Peter Schmuck: Mike Elias is getting on my nerves

Used to be, one of the best things about being a sports columnist in Baltimore was getting to predict how whatever the Orioles did during the offseason was going to go wrong and then patting yourself on the back and reminding everyone when you turned out to be right.

Mike Elias is ruining everything.

Last winter, I thought I had him. He said he was going to spend some money to upgrade the club after the surprising 2022 season and then delivered several seemingly uninspiring acquisitions. I was happy to give him the benefit of the doubt after the O’s won 83 games in his fourth season as executive vice president and general manager, but I certainly wasn’t impressed.

Then veteran pitcher Kyle Gibson arrived to both mentor and stabilize the starting rotation and won 15 games. Non-roster spring invitee Ryan O’Hearn, who was acquired from the Royals and didn’t make the Opening Day roster, might have been the league’s Comeback Player of the Year if not for White Sox pitcher Liam Hendriks’ inspiring return to the mound after conquering Stage 4 non-Hodgkin’s lymphoma.

If that wasn’t enough to make me question my well-honed professional cynicism, free-agent second baseman Adam Frazier showed up and delivered solid defense and the best run-production numbers of his eight-year career. Elias also acquired veteran catcher James McCann, who gave the club a very solid backup for Adley Rutschman.

There are some other examples, but you get the idea.

The Orioles won 101 games and Elias continues to look like a genius, which puts me in a tough position as we all wait to see whether he can find another solid starting pitcher to augment that slightly older rotation.

The free-agent market has developed very slowly this winter, but I recently found myself in the strange position of trying to boost the morale of one of my colleagues, who I will not identify except to say that if his last name was translated from the original Russian, he would be known as Rich Forest.

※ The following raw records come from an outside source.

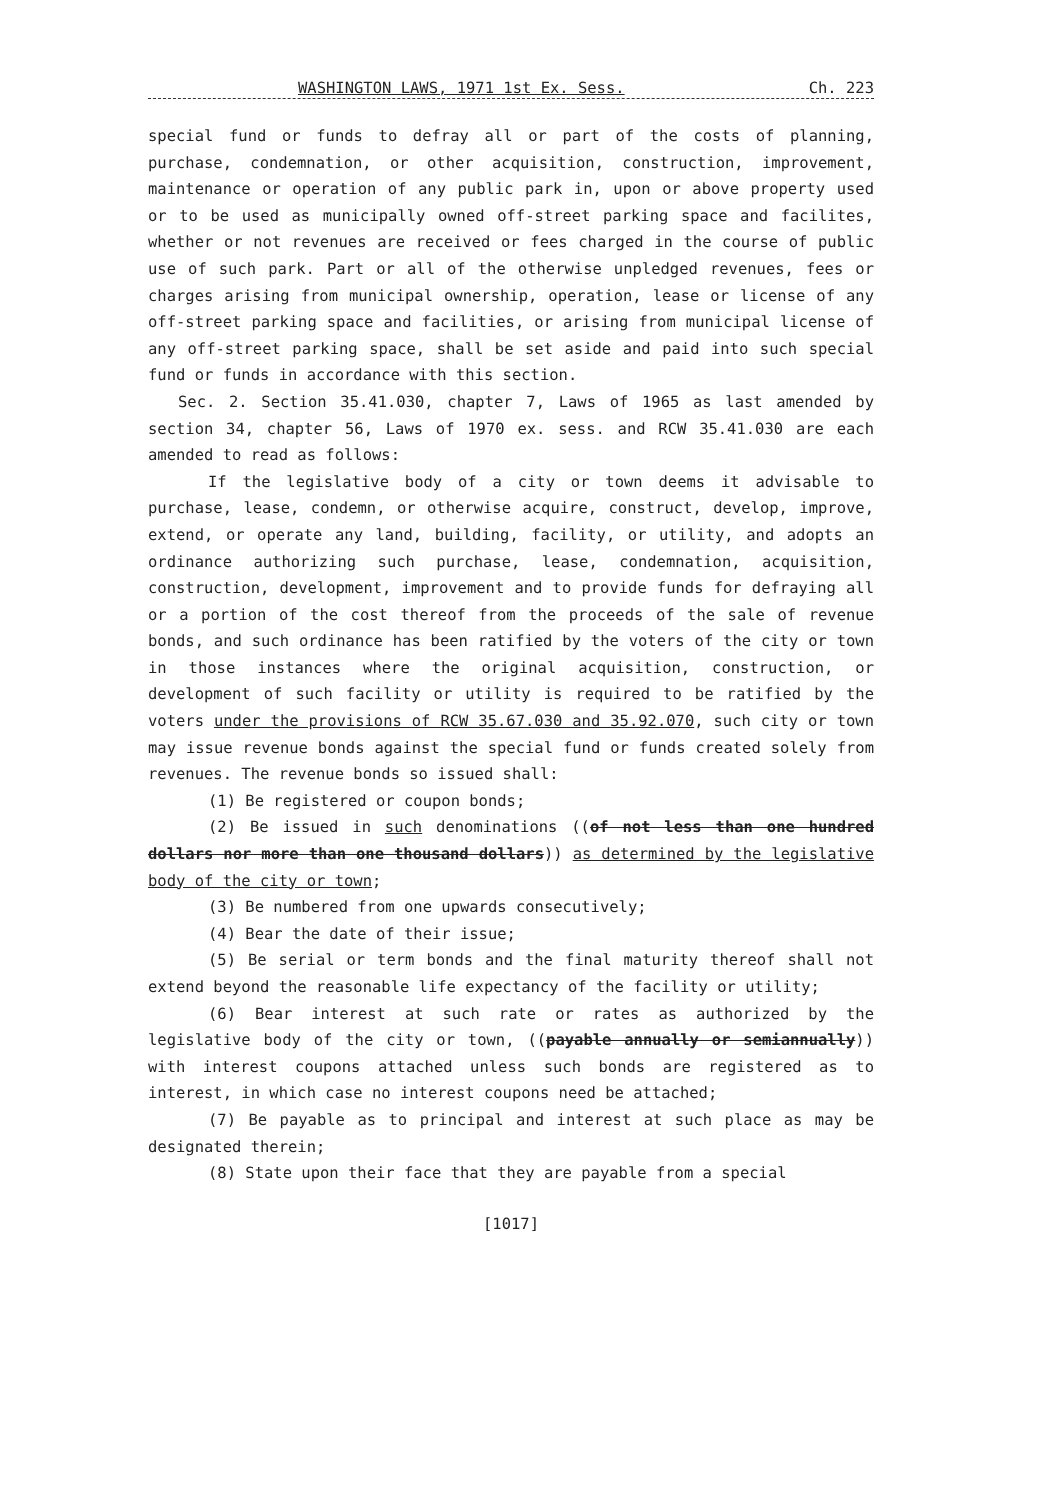WASHINGTON LAWS, 1971 1st Ex. Sess. Ch. 223
special fund or funds to defray all or part of the costs of planning, purchase, condemnation, or other acquisition, construction, improvement, maintenance or operation of any public park in, upon or above property used or to be used as municipally owned off-street parking space and facilites, whether or not revenues are received or fees charged in the course of public use of such park. Part or all of the otherwise unpledged revenues, fees or charges arising from municipal ownership, operation, lease or license of any off-street parking space and facilities, or arising from municipal license of any off-street parking space, shall be set aside and paid into such special fund or funds in accordance with this section.
Sec. 2. Section 35.41.030, chapter 7, Laws of 1965 as last amended by section 34, chapter 56, Laws of 1970 ex. sess. and RCW 35.41.030 are each amended to read as follows:
If the legislative body of a city or town deems it advisable to purchase, lease, condemn, or otherwise acquire, construct, develop, improve, extend, or operate any land, building, facility, or utility, and adopts an ordinance authorizing such purchase, lease, condemnation, acquisition, construction, development, improvement and to provide funds for defraying all or a portion of the cost thereof from the proceeds of the sale of revenue bonds, and such ordinance has been ratified by the voters of the city or town in those instances where the original acquisition, construction, or development of such facility or utility is required to be ratified by the voters under the provisions of RCW 35.67.030 and 35.92.070, such city or town may issue revenue bonds against the special fund or funds created solely from revenues. The revenue bonds so issued shall:
(1) Be registered or coupon bonds;
(2) Be issued in such denominations ((of not less than one hundred dollars nor more than one thousand dollars)) as determined by the legislative body of the city or town;
(3) Be numbered from one upwards consecutively;
(4) Bear the date of their issue;
(5) Be serial or term bonds and the final maturity thereof shall not extend beyond the reasonable life expectancy of the facility or utility;
(6) Bear interest at such rate or rates as authorized by the legislative body of the city or town, ((payable annually or semiannually)) with interest coupons attached unless such bonds are registered as to interest, in which case no interest coupons need be attached;
(7) Be payable as to principal and interest at such place as may be designated therein;
(8) State upon their face that they are payable from a special
[1017]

“I don’t know why he didn’t just keep Kyle Gibson,’’ he said the other day, and I had to remind him that people were saying the same thing about Jordan Lyles last year.

Lyles, of course, was a very positive influence on the then even-younger O’s rotation before leaving last winter to join the Royals and become the losingest starting pitcher in all of baseball (6-17).

I don’t know how Elias and his analytics nerds knew that was going to happen, but let’s just say I’m not rushing to Maryland Live to bet that Gibson will be in the running for the Cy Young Award this coming season.

Somehow, these guys figured out that Félix Bautista, who was pitching at Single-A Aberdeen at the start of the 2021 season, was capable of replacing traded closer Jorgé Lopez in August of 2022 and becoming the most dominant closer in the game before his elbow gave out last August.

Of course, the Lopez trade also brought the Orioles reliever Yennier Cano, who was unhittable for the first half of this past season and joined Bautista on the American League All-Star team.

So, yes, I was a bit skeptical when the O’s signed 35-year-old Craig Kimbrel to fill in for Bautista on the heels of an ugly performance with the Phillies in the NLCS and a 2023 regular season in which he converted 23 of 28 save opportunities and set a career high with 10 home runs allowed — eight of them in the ninth inning.

And, sure, I still don’t know what the Orioles see in 26-year-old right-hander Jonathan Heasley, whom they acquired from the Royals for minor league prospect Cesar Espinal and who has struggled as both a starter and reliever in parts of three major league seasons.

But I’ve reached the point where I’m not going to be surprised if Kimbrel saves 40 games and Heasley ends up having success in the starting rotation at some point in the season … unless Elias deals for another journeyman starter who can win 15 games while flirting with a 5-plus ERA.

Elias is one of those guys who always seem to know something you don’t, which would be really irritating if it weren’t true.